→ ÉNONCÉ DE L'EXERCICE
Répondez à ces questions à partir du bloc de texte ci-dessous :
1. Quel âge a Arvid Ivar ?
2. Quel métier exerce le père d'Arvid ?
3. Comment s'appelle le chien d'Arvid ?

L'été où papa est devenu gay, Endre Lund Eriksen
Arvid Ivar, douze ans, est heureux de passer ses vacances estivales au camping avec son père divorcé récemment. Dans ce qu'il nomme son « livre d'or », le jeune garçon aime écrire ce qu'il vit. Et ce qu'il découvre autour de lui ne manque pas – très rapidement – de l'interroger. Il y a d'abord Roger Berg qui vit avec sa fille, Indiane, non loin du camping. Cette dernière, du même âge qu'Arvid, lui apprend que Roger est homosexuel. Indiane est délurée et hardie : aucun sujet (sexualité, nudité, puberté, pornographie, etc.) ne lui fait peur, contrairement à Arvid.
Le jeune garçon découvre que son propre père s'amuse beaucoup avec Roger, cet homme costaud qui aime la bière et la rigolade. Il trouve que le comportement de son père, professeur de Lettres, n'est pas digne tant il ressemble à celui d'un ado qui tombe amoureux pour la première fois.
Indiane n'apprécie pas plus cette idylle naissante entre les deux pères car elle convoite Arvid et pense que si les deux hommes se marient, Arvid et elle-même deviendront frère et sœur, ce qui pourrait, croit-elle, compromettre une amourette avec son nouvel ami. Mais Arvid n'est ni réceptif ni sensible aux œillades de sa camarade. Il attend plutôt avec impatience l'arrivée de son copain Frank.
Arvid et Indiane décident de trouver une stratégie pour séparer les deux hommes. Mais la mission se révèle plus compliquée que prévue puisque les deux pères sont tellement heureux qu'ils ne se préoccupent pas des manœuvres de leurs enfants. Tous leurs plans échouent.
Arvid, qui est encore empli de préjugés sur l'homosexualité, se demande ce que les deux hommes peuvent bien faire ensemble quand ils sont seuls. Il imagine des choses dégoûtantes, renforcées par ce qu'il observe de la sexualité de son chien Waldo avec la chienne de Roger, Lady ; ce qui vaut des pages assez drôles.

→ DONNÉES FOURNIES
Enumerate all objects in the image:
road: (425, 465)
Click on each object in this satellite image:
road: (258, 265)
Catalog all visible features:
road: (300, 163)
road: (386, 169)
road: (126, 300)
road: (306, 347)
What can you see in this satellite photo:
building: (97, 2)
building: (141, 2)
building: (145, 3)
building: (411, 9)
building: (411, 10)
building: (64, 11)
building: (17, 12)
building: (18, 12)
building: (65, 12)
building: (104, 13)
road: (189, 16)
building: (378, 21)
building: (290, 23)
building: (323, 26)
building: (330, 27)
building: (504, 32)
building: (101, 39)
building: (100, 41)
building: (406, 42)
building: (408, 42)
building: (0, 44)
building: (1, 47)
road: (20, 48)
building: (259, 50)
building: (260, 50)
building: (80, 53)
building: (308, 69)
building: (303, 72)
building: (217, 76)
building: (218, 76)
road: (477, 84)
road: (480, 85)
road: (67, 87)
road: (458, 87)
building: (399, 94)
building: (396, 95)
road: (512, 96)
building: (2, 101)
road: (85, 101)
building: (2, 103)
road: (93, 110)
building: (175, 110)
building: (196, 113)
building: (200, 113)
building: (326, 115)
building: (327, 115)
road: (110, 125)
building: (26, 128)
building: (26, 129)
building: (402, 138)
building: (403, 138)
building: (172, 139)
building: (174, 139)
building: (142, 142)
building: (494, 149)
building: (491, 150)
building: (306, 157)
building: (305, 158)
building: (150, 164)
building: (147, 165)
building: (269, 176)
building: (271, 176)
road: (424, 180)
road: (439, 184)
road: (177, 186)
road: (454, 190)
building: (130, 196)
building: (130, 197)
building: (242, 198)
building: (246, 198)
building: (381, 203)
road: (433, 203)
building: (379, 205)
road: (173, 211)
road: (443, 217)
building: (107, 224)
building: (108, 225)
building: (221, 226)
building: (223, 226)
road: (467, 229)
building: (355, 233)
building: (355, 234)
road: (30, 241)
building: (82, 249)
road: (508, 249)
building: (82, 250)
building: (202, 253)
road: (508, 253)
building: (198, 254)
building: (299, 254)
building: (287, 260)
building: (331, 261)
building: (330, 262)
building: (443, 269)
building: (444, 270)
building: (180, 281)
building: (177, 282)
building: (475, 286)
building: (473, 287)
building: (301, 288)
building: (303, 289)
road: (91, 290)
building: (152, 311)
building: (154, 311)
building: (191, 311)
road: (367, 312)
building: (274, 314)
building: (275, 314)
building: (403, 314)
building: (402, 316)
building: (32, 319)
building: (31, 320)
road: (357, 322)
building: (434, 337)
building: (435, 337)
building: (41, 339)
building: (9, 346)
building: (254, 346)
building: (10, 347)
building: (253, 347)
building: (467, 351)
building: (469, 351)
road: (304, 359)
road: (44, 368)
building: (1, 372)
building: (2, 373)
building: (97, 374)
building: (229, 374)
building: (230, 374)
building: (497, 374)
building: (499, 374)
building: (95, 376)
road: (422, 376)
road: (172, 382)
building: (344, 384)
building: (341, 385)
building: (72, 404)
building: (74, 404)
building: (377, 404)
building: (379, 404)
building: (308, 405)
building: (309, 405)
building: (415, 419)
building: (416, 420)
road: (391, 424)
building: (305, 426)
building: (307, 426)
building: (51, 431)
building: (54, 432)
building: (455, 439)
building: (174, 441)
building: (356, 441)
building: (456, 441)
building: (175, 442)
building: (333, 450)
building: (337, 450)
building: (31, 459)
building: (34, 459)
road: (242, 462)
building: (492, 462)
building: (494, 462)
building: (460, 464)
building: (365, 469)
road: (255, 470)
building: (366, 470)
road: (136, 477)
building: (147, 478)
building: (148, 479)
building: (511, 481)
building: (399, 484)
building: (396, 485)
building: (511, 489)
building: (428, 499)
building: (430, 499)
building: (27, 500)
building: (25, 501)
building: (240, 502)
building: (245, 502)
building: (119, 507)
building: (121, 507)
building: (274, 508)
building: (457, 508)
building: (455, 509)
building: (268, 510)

→ RÉSULTAT DE L'EXERCICE
1. Arvid Ivar a douze ans.
2. Le père d'Arvid est professeur de Lettres.
3. Le chien d'Arvid s'appelle Waldo.